The Road to RI 2030: Children and Families Goals
- Improve and expand in-state behavioral healthcare services for children, including the creation of a nationally accredited adolescent psychiatric residential treatment facility (PRTF), to reduce out-of-state placements.
- Invest in preventive health and behavioral health initiatives to ensure children are on track for child and adolescent well visits, vaccinations, lead screenings, and behavioral health screenings.
- Reduce screentime for children and adolescents given that excessive cellphone and social media use negatively affects behavioral health and contributes to increased anxiety, depression, and reduced interpersonal communication skills.
- Ensure that providers of key children’s services, such as Early Intervention and pediatricians, can hire and retain staff and address the need for services by enhancing wages and providing professional development opportunities.

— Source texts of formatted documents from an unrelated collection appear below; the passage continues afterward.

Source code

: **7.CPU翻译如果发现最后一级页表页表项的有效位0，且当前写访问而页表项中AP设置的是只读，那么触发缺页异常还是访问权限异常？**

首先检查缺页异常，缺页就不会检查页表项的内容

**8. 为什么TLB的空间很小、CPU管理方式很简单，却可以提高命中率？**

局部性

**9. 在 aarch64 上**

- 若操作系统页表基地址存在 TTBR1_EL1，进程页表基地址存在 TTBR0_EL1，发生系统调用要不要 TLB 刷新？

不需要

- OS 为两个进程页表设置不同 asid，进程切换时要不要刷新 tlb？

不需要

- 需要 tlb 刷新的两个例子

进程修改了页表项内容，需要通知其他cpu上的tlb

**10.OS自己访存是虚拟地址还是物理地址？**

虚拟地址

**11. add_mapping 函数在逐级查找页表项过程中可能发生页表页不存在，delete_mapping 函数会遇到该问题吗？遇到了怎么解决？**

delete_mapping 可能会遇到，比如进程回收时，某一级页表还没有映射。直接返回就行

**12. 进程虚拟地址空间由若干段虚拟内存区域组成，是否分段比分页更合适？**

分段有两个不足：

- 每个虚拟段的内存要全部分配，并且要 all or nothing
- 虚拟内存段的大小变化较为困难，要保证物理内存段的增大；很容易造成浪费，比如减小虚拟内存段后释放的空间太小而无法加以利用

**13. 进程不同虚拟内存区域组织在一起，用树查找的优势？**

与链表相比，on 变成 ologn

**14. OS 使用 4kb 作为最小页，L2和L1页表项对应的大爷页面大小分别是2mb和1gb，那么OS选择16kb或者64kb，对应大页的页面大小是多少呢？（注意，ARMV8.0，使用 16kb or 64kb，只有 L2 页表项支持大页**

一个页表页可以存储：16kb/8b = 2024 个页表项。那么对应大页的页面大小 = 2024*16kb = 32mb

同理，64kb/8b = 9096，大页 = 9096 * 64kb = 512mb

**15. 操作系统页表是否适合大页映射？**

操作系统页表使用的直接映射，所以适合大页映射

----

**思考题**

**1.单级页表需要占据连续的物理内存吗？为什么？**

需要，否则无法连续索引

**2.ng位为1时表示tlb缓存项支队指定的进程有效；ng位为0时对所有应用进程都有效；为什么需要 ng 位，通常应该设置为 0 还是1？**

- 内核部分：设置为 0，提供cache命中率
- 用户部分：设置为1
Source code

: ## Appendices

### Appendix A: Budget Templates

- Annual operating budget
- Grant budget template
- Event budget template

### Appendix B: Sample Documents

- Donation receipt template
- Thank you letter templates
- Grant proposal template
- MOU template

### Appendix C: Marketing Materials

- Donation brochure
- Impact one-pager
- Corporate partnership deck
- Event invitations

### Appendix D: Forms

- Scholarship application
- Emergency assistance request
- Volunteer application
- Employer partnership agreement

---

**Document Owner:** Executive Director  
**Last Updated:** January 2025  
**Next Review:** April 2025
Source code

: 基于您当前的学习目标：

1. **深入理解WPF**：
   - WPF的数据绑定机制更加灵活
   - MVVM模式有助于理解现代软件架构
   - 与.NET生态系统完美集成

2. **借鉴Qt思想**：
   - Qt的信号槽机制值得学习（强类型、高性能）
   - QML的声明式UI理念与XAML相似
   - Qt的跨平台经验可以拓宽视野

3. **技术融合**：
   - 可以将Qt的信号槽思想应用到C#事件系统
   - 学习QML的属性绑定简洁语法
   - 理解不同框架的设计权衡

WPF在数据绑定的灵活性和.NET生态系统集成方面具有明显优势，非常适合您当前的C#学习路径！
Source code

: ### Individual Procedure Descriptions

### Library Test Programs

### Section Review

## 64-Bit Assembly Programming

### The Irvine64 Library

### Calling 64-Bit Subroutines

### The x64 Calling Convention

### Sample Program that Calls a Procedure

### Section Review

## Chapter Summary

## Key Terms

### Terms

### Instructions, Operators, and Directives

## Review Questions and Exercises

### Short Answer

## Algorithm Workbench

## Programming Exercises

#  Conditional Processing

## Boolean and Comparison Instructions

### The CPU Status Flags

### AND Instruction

- Expand Rhode Island’s nationally top-ranked Pre-K program through a mixed delivery system that strengthens the entire “birth through age five” system, inclusive of Head Start, Family Child Care, and center-based care.
- Encourage family-friendly workplace policies that allow families to participate in the workforce while raising their children.
- Increase coordination and alignment between the early learning system and the K-12 school system in each community to ensure all children are on a path to academic success.
- Ensure a continuum of care to meet the needs of children and adolescents.